Use of ICHD-3 Increases Specificity When Diagnosing Migraine With Aura and Typical Aura

January 22, 2020

Researchers determined that new diagnostic criteria in the International Classification of Headache Disorders, 3rd edition (ICHD-3) are significantly more specific than that included in ICHD-3 beta when it comes to diagnosing migraine with aura and with typical aura, according to a study published in The Journal of Headache and Pain.

Researchers determined that new diagnostic criteria in the International Classification of Headache Disorders, 3rd edition (ICHD-3) is significantly more specific than that included in ICHD-3 beta when it comes to diagnosing migraine with aura and with typical aura, according to a study published in The Journal of Headache and Pain.

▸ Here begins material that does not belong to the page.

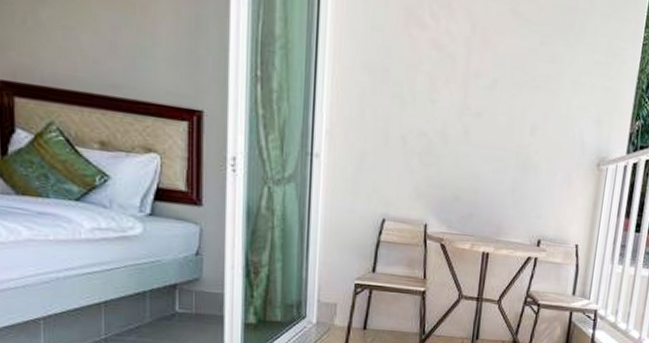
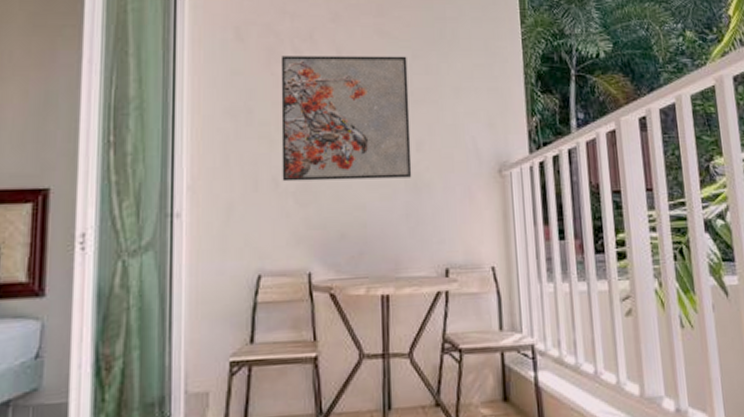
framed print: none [410,19,535,157] -> present [280,56,412,182]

In emergency departments (EDs), it can be difficult for physicians to distinguish between a migraine with aura and a transient ischemic attack (TIA), a brief stroke. Misdiagnoses can lead to adverse patient outcomes, like an unnecessary expensive diagnostic work-up or prescriptions for antiplatelet and lipid-lowering therapy. In addition, mistaking a TIA for a migraine could result in an avoidable stroke.

“The ICHD-3 is a highly useful tool for the clinical neurologist in order to distinguish between a migraine with aura and a TIA, already at the first point of patient contact, such as in the emergency department or a TIA clinic,” the researchers said.

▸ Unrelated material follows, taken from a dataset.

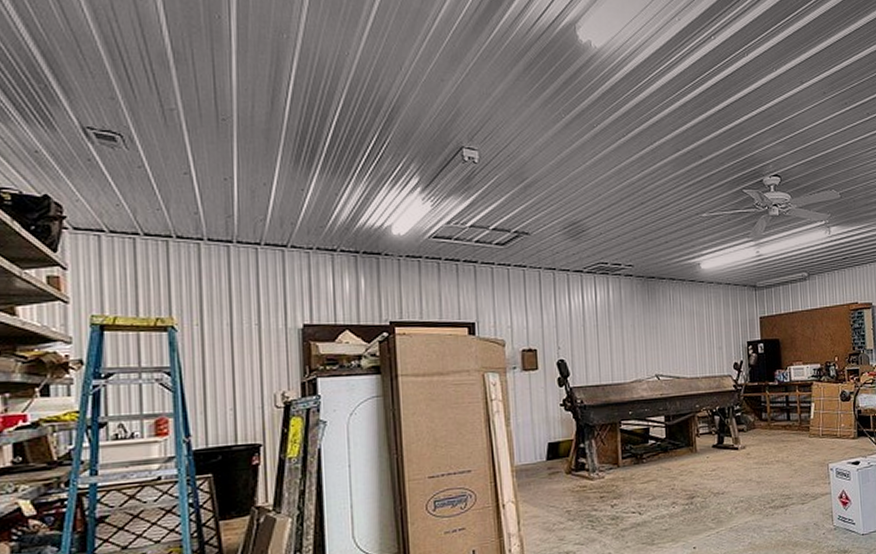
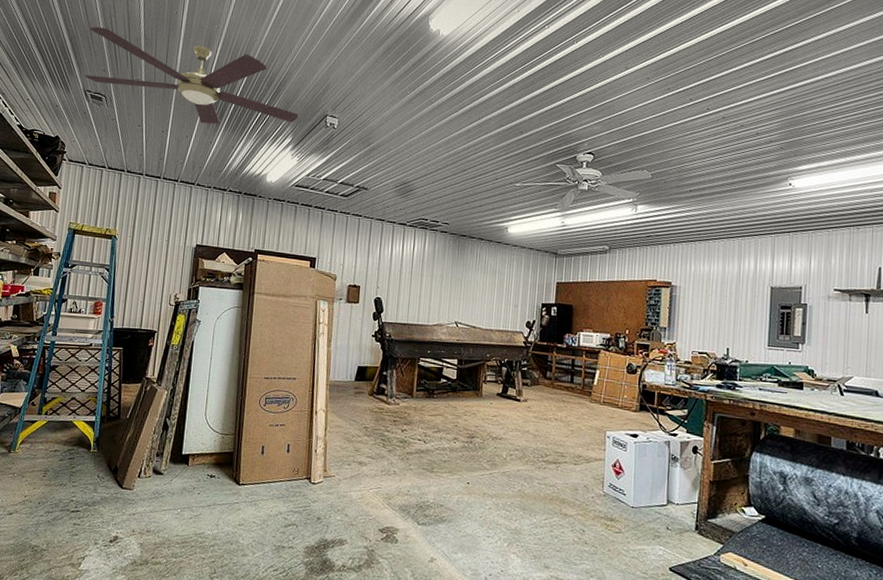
electric fan: none [75,35,424,166] -> present [84,26,299,124]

To determine this, data were collected from 128 patients suspected of suffering TIA who visited the ED of the University Hospital of Lübeck, Germany, between August 2016 and January 2017.

Interviews were conducted by a member of the study team either while the patient was still in the ED or within 8 hours of presentation. Questions focused on the ICHD-3 and ICHD-3 beta diagnostic criteria of migraine with aura and migraine with typical aura “in order to determine and compare the specificity of the old and new classification system.”

The researchers determined specificity by calculating the number of true negatives relative to the total number of subjects actually being negative for the specific analysis. The “diagnostic gold standard” used in the study was the opinion of a senior neurologist at a German tertiary hospital, who was blinded to the interview results.

“Patients with symptoms of a TIA as well as a migraine, however, often initially present to doctors less experienced in the treatment of neurological disorders, such as their general practitioner or an ophthalmologist in case of visual symptoms. Here, even more than for the tertiary sector, a clinically oriented classification system is important to guide further diagnostic and therapeutic work-up,” the researchers said.

Patients’ symptom duration lasted a median of 47.5 minutes, and the symptom duration of patients ultimately discharged with TIA lasted a median of 30 minutes. Of the 128 patients included in the study, 78 were classified as having suffered a TIA; 31, an ischemic cerebral infarction; 4, migraine with aura; 3, an epilepsy; 2, a somatoform disorder; and 1 each, abducens nerve palsy, syncope, benign paroxysmal positional vertigo, Ménière’s disease, Parkinson’s disease, inflammatory CNS disease, transient global amnesia, cancer of unknown primary origin syndrome, keratitis, and hypertensive encephalopathy.

Weighing the diagnosis of a single migraine attack, or probable migraine with aura when only 1 attack occurred, the researchers found, “The ICHD-3 beta results in a false-positive rate of 53.2% of our TIA patients (specificity of only 41%), while the ICHD-3 has a lower false-positive rate of only 24.2% (79% specificity). The specificity of the ICHD-3 for a single attack of migraine with aura was significantly greater than that of the ICHD-3 beta (P <.001).”

The results showed a similar trend when analyzing diagnostic criteria of a single attack of migraine with typical aura. In this cohort, the ICHD-3 beta had a false-positive rate of 16.9% (specificity of 72%), and the ICHD-3 had a rate of 10.5% (specificity of 86%). “The specificity of the ICHD-3 for single attack migraine with typical aura is thus significantly greater than that of the ICHD-3 beta (P =&thinsp;.002),” the authors said.

In a subgroup analysis, they found that patients with migraine were significantly younger than patients with a TIA (P = .0042).

“If the patient presents with a first episode, it becomes even more challenging to decide whether this is a migraine attack or a TIA (a previous similar episode makes the diagnosis of a migraine far more likely). Hence it is these patients, where a precise (ie, specific) diagnostic classification system is most important in clinical practice,” the researchers said.

Reference:

Göbel CH, Karstedt SC, Münte TF, et al. ICHD-3 is significantly more specific than ICHD-3 beta for diagnosis of migraine with aura and with typical aura. J Headache Pain. 2020;21(1):2. doi: 10.1186/s10194-019-1072-2.